Problem details:
Please continue the blog excerpt on "kids" versus "children" and free-range babies, starting right after its last sentence.

Passage shown:
┄┄┄┄┄┄

Thursday, November 15, 2007

"Kids" v. "Children"

From the late, great man-of-letters Kingsley Amis, who had a better built-in bullshit detector than most:

Kids
This word for children, labelled an Americanism by COD, was until about 1970 entirely colloquial and conversational, with no special overtones. Then it started to become a teachers' and educators' term for schoolchildren, feature in the boast, 'We [in our dedicated way] don't teach subjects, we teach kids.' It now turns up in serious places like the letters page in The Times, if that is a serious place. Kids in this sense will fade soon, though not soon enough to suit me.

My objection to its 'committed' use is not to be traced, I hope, to my being snooty, old-fashioned, old or British. No, this use carries a strong hint of being down-to-earth on purpose (see Belly). It condescends to children and robs them of their dignity in just the same way as it denatures an Italian, say, to call him a wop.

To me, dubbing children kids out of policy recalls the affected chummy docking of Christian names for public use at the head of articles and such and even at the foot of letters to The Times. Let me be the one to decide when if eve to address you or refer to you as Chris, Ken, Dave or Jim.

-- from The King's English (1997).

Saturday, November 10, 2007

Free Range Babies

Check out these Freaks.

I heard about this group first from one really annoying mother at the children's park. You're supposed to allow your child to roll around like an animal. I've noticed, to my delight, that children brought up in these systems usually like to haul off and slug their parents. Of course, they're just expressing themselves. Which can only be a good thing. Rightly so.

┄┄┄┄┄┄

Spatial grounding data
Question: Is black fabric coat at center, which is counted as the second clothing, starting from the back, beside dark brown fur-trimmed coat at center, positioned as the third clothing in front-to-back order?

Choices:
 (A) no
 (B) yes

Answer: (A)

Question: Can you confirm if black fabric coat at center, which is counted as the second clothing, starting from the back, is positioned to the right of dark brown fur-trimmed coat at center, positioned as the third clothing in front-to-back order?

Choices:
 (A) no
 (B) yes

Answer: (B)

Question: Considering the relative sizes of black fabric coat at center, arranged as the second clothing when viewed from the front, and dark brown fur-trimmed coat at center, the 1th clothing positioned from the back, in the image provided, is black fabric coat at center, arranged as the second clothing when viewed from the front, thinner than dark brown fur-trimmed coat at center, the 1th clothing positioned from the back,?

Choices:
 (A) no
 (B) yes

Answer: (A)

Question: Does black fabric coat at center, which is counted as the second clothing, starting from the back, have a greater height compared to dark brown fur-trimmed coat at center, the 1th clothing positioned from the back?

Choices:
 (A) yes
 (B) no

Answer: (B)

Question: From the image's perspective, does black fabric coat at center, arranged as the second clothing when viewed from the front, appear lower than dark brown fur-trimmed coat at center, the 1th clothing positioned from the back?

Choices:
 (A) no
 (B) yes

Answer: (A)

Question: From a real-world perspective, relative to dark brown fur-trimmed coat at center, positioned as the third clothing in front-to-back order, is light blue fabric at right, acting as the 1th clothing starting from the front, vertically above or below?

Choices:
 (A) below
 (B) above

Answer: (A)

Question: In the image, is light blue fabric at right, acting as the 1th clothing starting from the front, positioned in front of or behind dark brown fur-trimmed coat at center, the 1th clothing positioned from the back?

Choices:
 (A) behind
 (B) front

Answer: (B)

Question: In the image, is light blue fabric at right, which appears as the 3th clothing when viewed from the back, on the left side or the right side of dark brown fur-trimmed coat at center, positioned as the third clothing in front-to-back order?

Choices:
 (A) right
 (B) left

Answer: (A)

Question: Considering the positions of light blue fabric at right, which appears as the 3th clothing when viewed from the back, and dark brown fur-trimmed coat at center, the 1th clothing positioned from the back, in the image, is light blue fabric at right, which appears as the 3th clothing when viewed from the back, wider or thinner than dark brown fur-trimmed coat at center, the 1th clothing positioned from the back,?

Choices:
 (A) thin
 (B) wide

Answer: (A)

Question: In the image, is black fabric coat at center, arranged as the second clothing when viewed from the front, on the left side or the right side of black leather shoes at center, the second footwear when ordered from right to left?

┄┄┄┄┄┄

Task response:
Another freak I talked to (these types are invariably educated, upper-middle-class white men and women) advocates of "free range child-rearing." Diapers are an oppressive system of control. All forms of restraint must be removed. Boundaries are instituted by the parental class as a means to restrict the development of the child. At the same time, these parents must hover over their children or squat down in the sand box and play with them. It's instructive to consider other cultures and how they approach the oversight of their children. In France, for example, the parents sit on benches smoking Gitanes and Gaulloises. If they're watching their children play soccer, perhaps you'll hear an occasional "Bravo, Jean-Paul," but that's it. But none of this over-the-top "encouragement" so that "Ashley" or "Ringo" can get a little self-esteem. And as for playing in the sandbox? Forget it. Nothing's worse than a grown man trying to fit through a series of rings on a jungle gym.

This Free-Range advocate also claims that the entire Enlightenment is a built on the foundation of the oppression & exploitation of children. This is allegedly evidenced in the theories of John Locke and Jean Rousseau. When this person mentioned her thesis at a party one night, she was unable to provide any evidence, and instead merely continued to drink heavily. If I recall my ol' histoire, Rousseau had something like ten children, whom he disowned or at least to whom paid very little attention. But Jean-Jacques's ideas have travelled widely. Not only do they form the backdrop of a childish primitivism in progressive education on the west side of Los Angeles, but Pol Pot and various African dictators owe a debt to Rousseau for insight into the effectiveness of raising children's armies.

Had we more time, it would be interesting to consider when the idea of "childhood" came into being. As far as I know, childhood itself is an "Enlightened" idea. In the meantime, I'd ask you to consider why various parenting groups wish continually to reinvent the wheel?

The denizens of upper-middle-class Los Angeles spends tens of thousands of dollars getting pregnant or preparing for pregnancy while their fecund counterparts in Appalachia bear no such burden.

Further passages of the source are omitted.